Educated at Trinity College, Ontario in Canada, William attended Cambridge University in 1891. He was captain of the rugby XV in 1894 and played five times for England.

He qualified in medicine in 1899 and worked as a house surgeon and house physician at St George’s Hospital, London, before returning to Bermuda in 1901.

At the time, only two complex surgeries had ever been performed on the island. William and another doctor helped revolutionise the practice and eventually, several hundred patients underwent major surgery each year. However, he still had to visit his patients on horseback as cars weren’t allowed in Bermuda until 1947.

In August 1902, William married Henrietta Frith Hutchings at Christ Church, Warwick, Bermuda. They would go on to have two daughters and two sons, one of whom, William Eldon Tucker junior, became an orthopedic surgeon, captained the Cambridge rugby XV and emulated his father by representing England in the game.

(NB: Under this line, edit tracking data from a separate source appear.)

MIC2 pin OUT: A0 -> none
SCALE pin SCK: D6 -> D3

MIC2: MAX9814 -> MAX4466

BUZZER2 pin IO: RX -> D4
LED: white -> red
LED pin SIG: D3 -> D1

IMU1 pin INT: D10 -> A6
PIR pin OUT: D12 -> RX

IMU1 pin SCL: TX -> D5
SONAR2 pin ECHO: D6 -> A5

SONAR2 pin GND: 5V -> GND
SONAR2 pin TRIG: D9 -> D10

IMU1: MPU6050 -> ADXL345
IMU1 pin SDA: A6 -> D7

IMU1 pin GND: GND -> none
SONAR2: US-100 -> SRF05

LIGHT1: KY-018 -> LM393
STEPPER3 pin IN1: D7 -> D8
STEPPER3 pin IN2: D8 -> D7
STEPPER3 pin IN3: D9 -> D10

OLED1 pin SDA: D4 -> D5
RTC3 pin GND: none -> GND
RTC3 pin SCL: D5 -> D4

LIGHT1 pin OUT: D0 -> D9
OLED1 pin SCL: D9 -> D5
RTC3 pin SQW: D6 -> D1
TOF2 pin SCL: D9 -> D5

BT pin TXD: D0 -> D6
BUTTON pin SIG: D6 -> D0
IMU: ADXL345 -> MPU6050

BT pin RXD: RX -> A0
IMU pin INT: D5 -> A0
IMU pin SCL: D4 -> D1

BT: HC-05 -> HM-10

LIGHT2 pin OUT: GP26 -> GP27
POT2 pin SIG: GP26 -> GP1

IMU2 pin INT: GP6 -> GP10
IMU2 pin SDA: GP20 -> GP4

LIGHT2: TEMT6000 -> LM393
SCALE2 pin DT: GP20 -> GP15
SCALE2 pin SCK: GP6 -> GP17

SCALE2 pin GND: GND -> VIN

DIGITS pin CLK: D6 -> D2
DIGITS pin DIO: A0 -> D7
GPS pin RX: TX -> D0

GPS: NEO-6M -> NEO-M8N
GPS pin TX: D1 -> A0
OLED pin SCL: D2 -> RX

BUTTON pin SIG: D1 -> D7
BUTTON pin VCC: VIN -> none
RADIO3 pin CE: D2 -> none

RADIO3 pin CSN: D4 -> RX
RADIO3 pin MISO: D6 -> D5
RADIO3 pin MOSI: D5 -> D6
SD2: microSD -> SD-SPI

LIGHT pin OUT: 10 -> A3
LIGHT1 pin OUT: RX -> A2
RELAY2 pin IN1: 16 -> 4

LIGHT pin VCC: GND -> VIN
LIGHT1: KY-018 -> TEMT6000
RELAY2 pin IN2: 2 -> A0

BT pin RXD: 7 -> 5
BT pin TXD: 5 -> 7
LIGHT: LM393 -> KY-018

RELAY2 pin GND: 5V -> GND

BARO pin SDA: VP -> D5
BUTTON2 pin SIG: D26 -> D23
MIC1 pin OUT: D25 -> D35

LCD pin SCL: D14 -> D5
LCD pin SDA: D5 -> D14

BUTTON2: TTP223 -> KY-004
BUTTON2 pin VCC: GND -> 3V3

Henrietta, who was born on Turks Island, was a prominent suffragette in Bermuda who in December 1934 was threatened with one month’s imprisonment for refusal to pay property tax, her protest at being denied the right to vote. She was spared this punishment when the Bishop of Bermuda stepped in and paid the arrears.

In 1930, she had been the first Bermudian suffragette along with her sister, May, to be tried for the same offence but on that occasion, they both settled the debt. Bermudian women were officially not considered ‘persons’ and only won the franchise in 1944. Henrietta was later awarded an MBE.

In April 1953, William flew to London to receive a fellowship at the Royal College of Surgeons of England. He died on October 18, 1953, while living at Park House in Hamilton. Henrietta died on February 8, 1955.